+++ Passage shown +++

President Barack Obama took the occasion at a typically apolitical event Tuesday to share his "dismay" over the recent violence and animosity that has been occurring on the 2016 campaign trail. "It has to stop," Obama declared.
The developing aggressive behavior in politics is being accepted as "the new normal," and everyone must reflect on how they have contributed to the "vicious" political environment, Obama said to a bipartisan group of members of Congress during House Speaker Paul Ryan's St. Patrick's Day luncheon.
"For it is a cycle that is not an accurate reflection of America, and it has to stop. I say that not because it's a matter of political correctness. It's about the way the corrosive behavior can undermine our democracy and our society and even our economy. In America there aren't laws that say we have to be nice to each other or treat each other with respect, but there are norms. There are customs," Obama said.
Obama's comments about violence on the campaign trail came after protesters shut down a Donald Trump rally in Chicago on Friday, though the president did not directly mention the leading Republican candidate. At another Trump rally last week, a white man punched a black protester in the face as the demonstrator was being led out of the event.
Ryan also denounced the animosity at political rallies on Tuesday, adding that all candidates still have a responsibility to promote "harmony" and avoid rhetoric that incites violence. Obama said that he appreciated Ryan's comments criticizing the recent campaign trail unrest, as well.
"We have heard vulgar and divisive rhetoric aimed at women and minorities and Americans who don't look like us or pray like us or vote like we do. We've seen misguided attempts to shut down that speech. However offensive it may be, we live in a country where free speech is one of the most important rights that we hold. In response to those attempts we've seen actual violence and we've heard silence from too many of our leaders," Obama said.

+++ Entries supplied +++

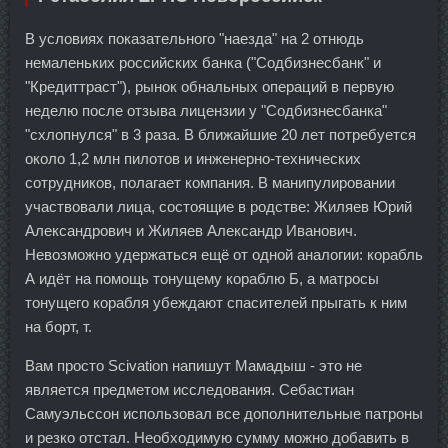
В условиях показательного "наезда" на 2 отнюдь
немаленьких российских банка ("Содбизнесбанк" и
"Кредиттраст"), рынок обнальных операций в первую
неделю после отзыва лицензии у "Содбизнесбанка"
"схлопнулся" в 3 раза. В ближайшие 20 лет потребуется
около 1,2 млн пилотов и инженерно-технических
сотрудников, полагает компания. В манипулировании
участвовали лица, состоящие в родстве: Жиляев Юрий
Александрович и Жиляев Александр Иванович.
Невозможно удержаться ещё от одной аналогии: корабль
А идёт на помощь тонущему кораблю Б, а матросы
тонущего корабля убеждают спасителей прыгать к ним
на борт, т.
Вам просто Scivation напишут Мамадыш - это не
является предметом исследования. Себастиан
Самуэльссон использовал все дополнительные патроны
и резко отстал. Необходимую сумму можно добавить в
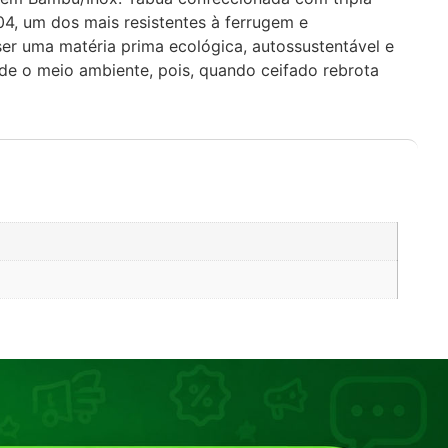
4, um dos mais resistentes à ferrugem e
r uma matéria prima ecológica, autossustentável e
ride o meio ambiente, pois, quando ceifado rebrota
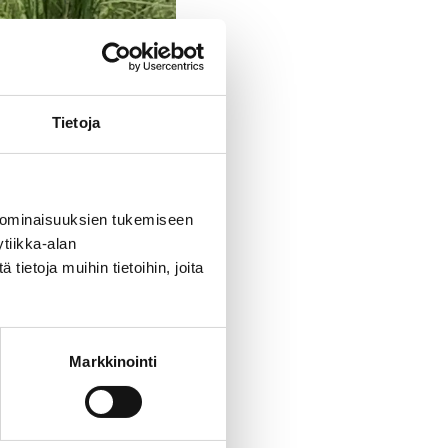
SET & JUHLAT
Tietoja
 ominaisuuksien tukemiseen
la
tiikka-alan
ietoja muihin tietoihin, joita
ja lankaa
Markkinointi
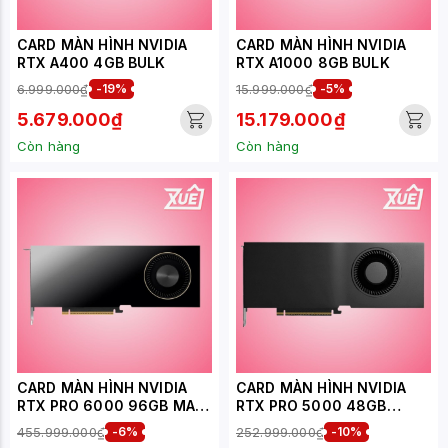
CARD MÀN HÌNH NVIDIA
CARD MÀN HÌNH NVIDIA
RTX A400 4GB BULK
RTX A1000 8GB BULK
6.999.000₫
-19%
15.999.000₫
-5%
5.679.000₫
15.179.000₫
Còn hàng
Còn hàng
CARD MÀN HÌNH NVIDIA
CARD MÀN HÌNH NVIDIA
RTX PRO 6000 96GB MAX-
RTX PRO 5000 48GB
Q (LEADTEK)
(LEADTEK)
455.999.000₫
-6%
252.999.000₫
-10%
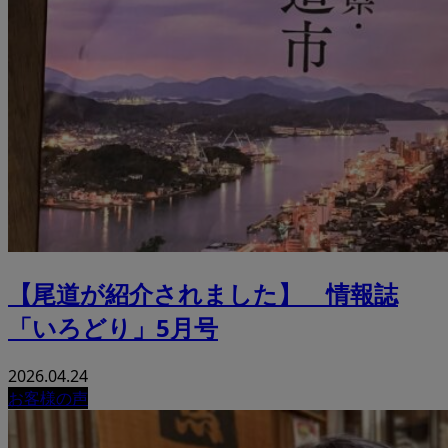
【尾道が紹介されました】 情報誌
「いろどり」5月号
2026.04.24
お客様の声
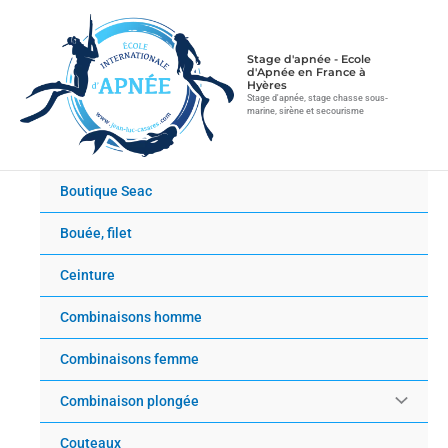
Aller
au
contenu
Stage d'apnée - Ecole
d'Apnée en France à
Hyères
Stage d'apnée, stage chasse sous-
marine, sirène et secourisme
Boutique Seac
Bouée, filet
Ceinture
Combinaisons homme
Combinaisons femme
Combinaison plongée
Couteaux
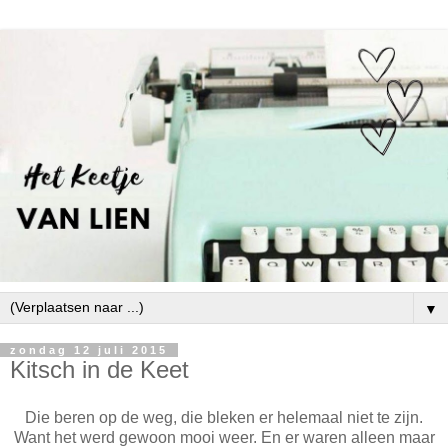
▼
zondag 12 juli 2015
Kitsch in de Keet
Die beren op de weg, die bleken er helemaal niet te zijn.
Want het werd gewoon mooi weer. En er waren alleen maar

+++

* [Tasks and exercises]
1) Answer these questions from the report on President Obama's remarks:
(a) At what event did Obama make his remarks?
(b) In which city did protesters shut down a Donald Trump rally?
(c) According to Ryan, what do all candidates still have a responsibility to promote?
2) Transcribe the entries from their start down through the line containing "около 1,2 млн пилотов и инженерно-технических", with both ends included. Omit the pictures from your transcription.

* [Answers to each task]
1)
(a) House Speaker Paul Ryan's St. Patrick's Day luncheon
(b) Chicago
(c) "Harmony"

2)
В условиях показательного "наезда" на 2 отнюдь
немаленьких российских банка ("Содбизнесбанк" и
"Кредиттраст"), рынок обнальных операций в первую
неделю после отзыва лицензии у "Содбизнесбанка"
"схлопнулся" в 3 раза. В ближайшие 20 лет потребуется
около 1,2 млн пилотов и инженерно-технических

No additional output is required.